Key Takeaways
- American Express (Amex) has “limited incremental upside,” according to Bank of America Securities (BofA) analysts.
- The investment firm downgraded Amex stock to “neutral” from “buy,” while retaining a price target of $263 a share.
- Analysts warned of Amex facing a challenging spending environment, even among high-end consumers.
American Express (AXP) shares traded lower Wednesday after Bank of America Securities analysts raised concerns that the stock was trading at a premium without too much potential for further growth.
BofA downgraded the bank holding company to “neutral” from “buy,” while maintaining its price target of $263.
“We see limited incremental upside given potential for subdued billings volume growth and current premium valuation,” BofA analysts wrote. “While we maintain a favorable view of Amex’s execution and strategy long-term, recent commentary from retailers and travel companies suggests the spending backdrop is challenging, even for the high-end consumer.”

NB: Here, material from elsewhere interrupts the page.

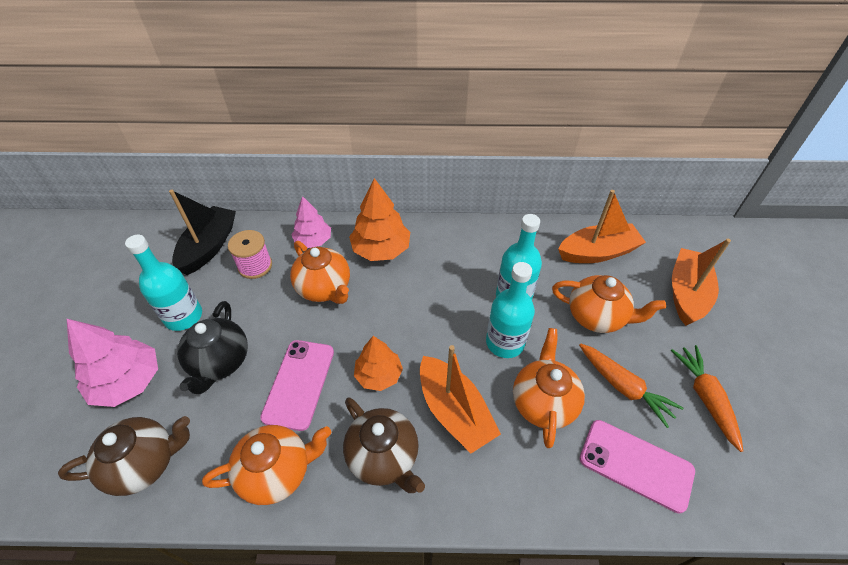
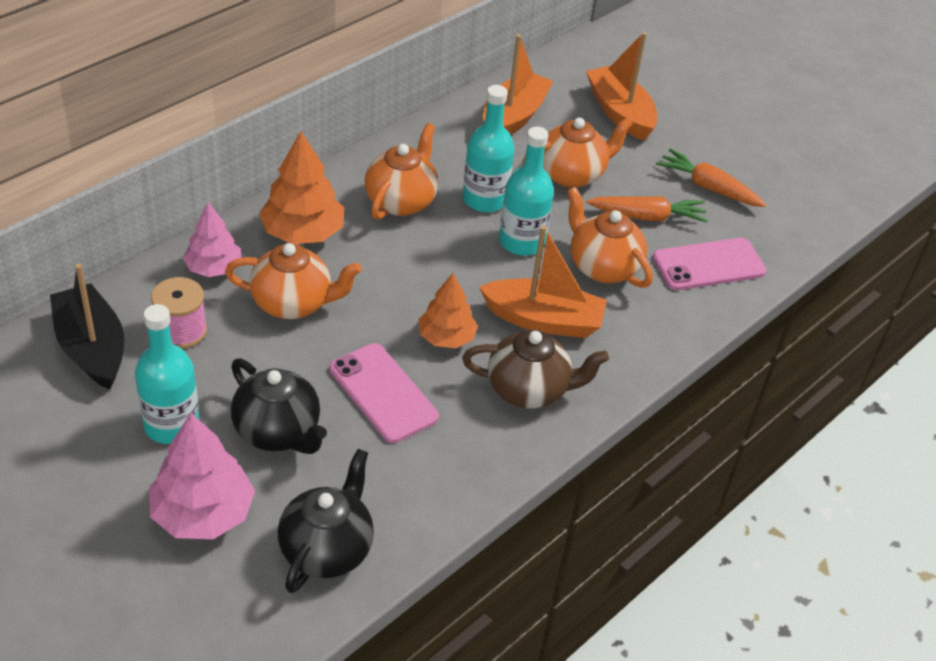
camera: 50 degrees left, 5 degrees down
(144, 464) = (327, 549): brown teapot -> black teapot
(277, 472) = (456, 463): orange teapot -> orange teapot (401, 201)

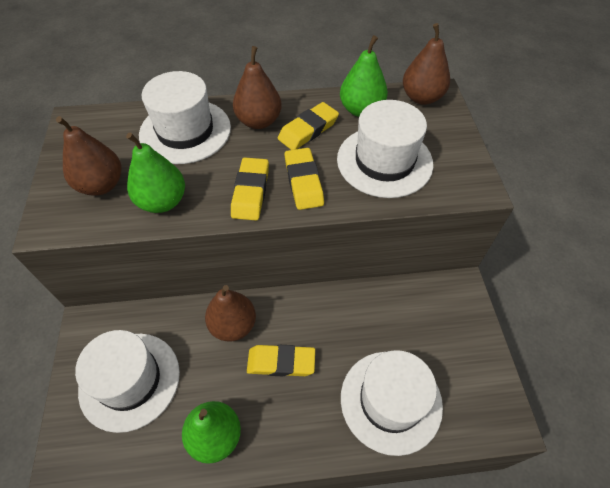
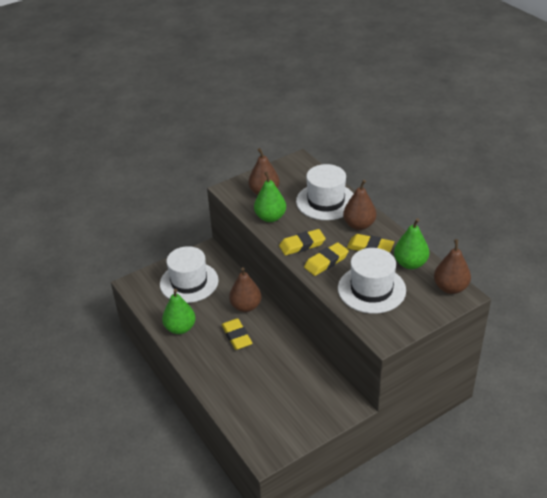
camera: 65 degrees right, 15 degrees down
(391, 401) = (244, 394): white hat -> none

Warning Signs On Consumer Spending
American Express’ challenges may stem from concerns around consumer spending.
BofA noted that every lodging company the firm covers has cut its 2024 revenue per available room (RevPAR) projections, due in part to a warning from Delta Air Lines (DAL) that extra airline seats added by the company this summer aren’t getting filled. That’s relevant because Delta SkyMiles credit cards are issued through American Express.
That trend also aligns with BofA credit card data, which showed travel spending down 4% year-over-year in July, the analysts wrote.
As a result, the firm projects American Express to hit the low end of its revenue growth outlook of 9% to 11% for 2024. The analyst consensus for full-year revenue for Amex is $65.96 billion, net of interest expense, equivalent to 9% growth from 2023, per consensus compiled by Visible Alpha.
American Express stock was down 2.8% trading at $245.88 late trading Wednesday, but is up roughly 32% year-to-date.